Sugar is an interesting case of protection of a special producer group in the U.S. market at the expense of consumers. The regulation takes the form of restrictive quotas on the import of sugar. The result is that the American consumer has been obliged to pay about three times the world market price for sugar, a commodity which is an important part of many of the foods we eat every day.
Our national sugar policy embodied in our tariff rate quota system already costs U.S. consumers dearly. However, some imported products, containing sugar, are not now subject to these quotas.
Sugar producers are now attempting to amend trade laws so that these products, too, could be declared as “circumventing” quota laws. Products so designated would then be subject to the quotas. These imports are only a small proportion of total consumption, but the probability of higher prices is not a happy prospect for the American consumer.

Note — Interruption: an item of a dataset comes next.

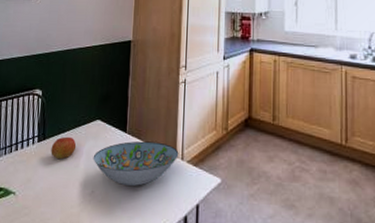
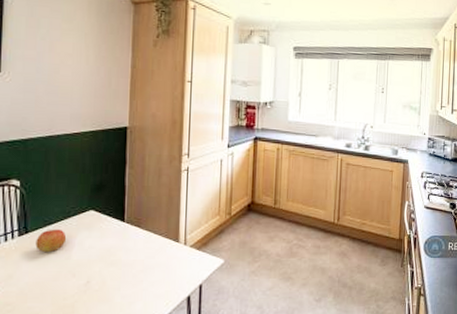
decorative bowl: present [93,141,179,186] -> none [87,229,182,273]

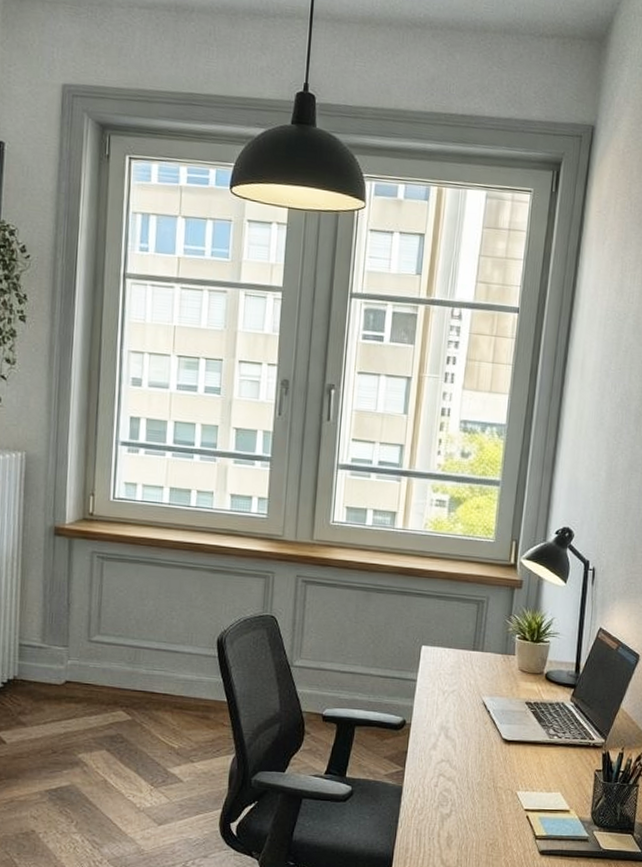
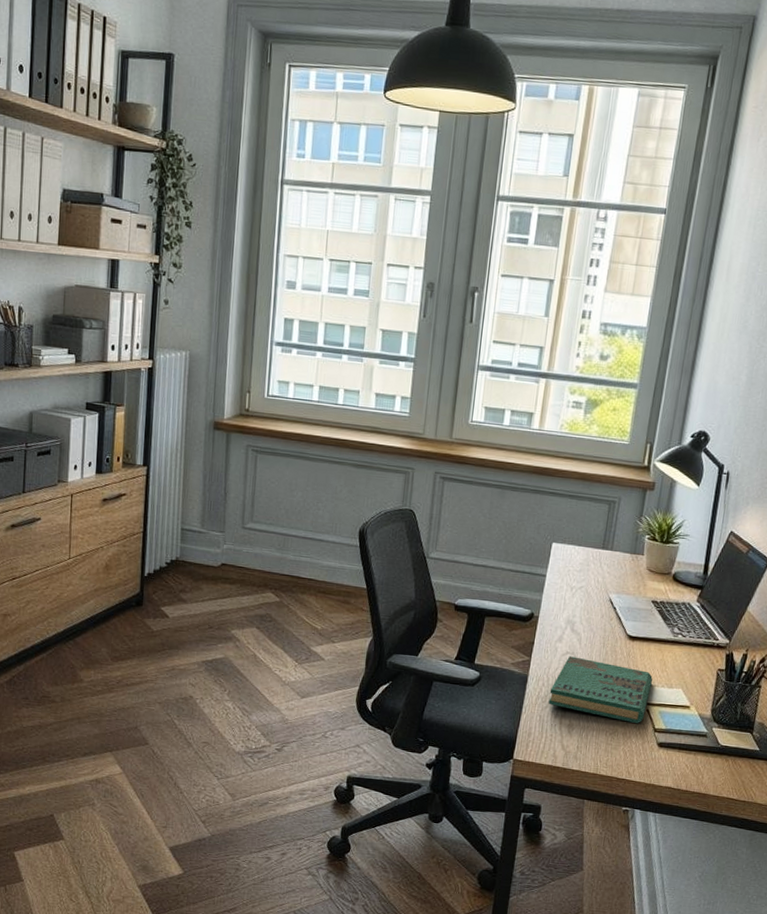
book: none [425,764,531,832] -> present [548,656,653,724]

An amendment introduced by Sen. John Breaux (D-La.) has already been approved as a part of a Trade Adjustment Assistance Amendment to the Trade Promotion Authority bill in the Senate Finance Committee. The Breaux amendment was offered as a means of controlling an obvious circumvention, which had been already stopped by court action, but it could extend to a long list of food products.
The Breaux amendment requires the secretary of agriculture to report regularly to the president on products believed to be circumventing quotas. If the secretary identifies such products, the president would be required to proclaim them subject to quota (and therefore higher in price).
It is an interesting, and very clever, tactic to have the agriculture secretary, whose responsibility it is to promote the domestic sugar industry, make a trade decision placing force on the president. First, the secretary would be given the tariff jurisdiction now in the hands of the secretary of the treasury. Then she could force the president to do something he may not wish to do.
In addition to imposing higher prices on consumers and distorting the structures of the executive branch of government, the operation of the Breaux amendment is likely to violate U.S. trade agreements. Moving products not under quota into a quota restriction would certainly cause disputes and, eventually, retaliation.
If the United States found its trading partners denying its products access which the partners were bound under treaties to allow, it would surely dispute and retaliate. Our partners will certainly do the same thing to us. Our largest trading partners, Canada and Mexico, have already indicated their displeasure.
There are many good reasons why the Breaux amendment should not become law: (1) consumers don’t need extra costs now; (2) the executive branch does not need reorganization to create a “Sugar Czar”; and (3) the United States should not pick a fight with its best customers just as it is trying to promote a new round of negotiations to boost trade.
Former Rep. William Frenzel (R-Minn.), who served in Congress from 1971 to 1989, is a senior fellow at the Brookings Institution.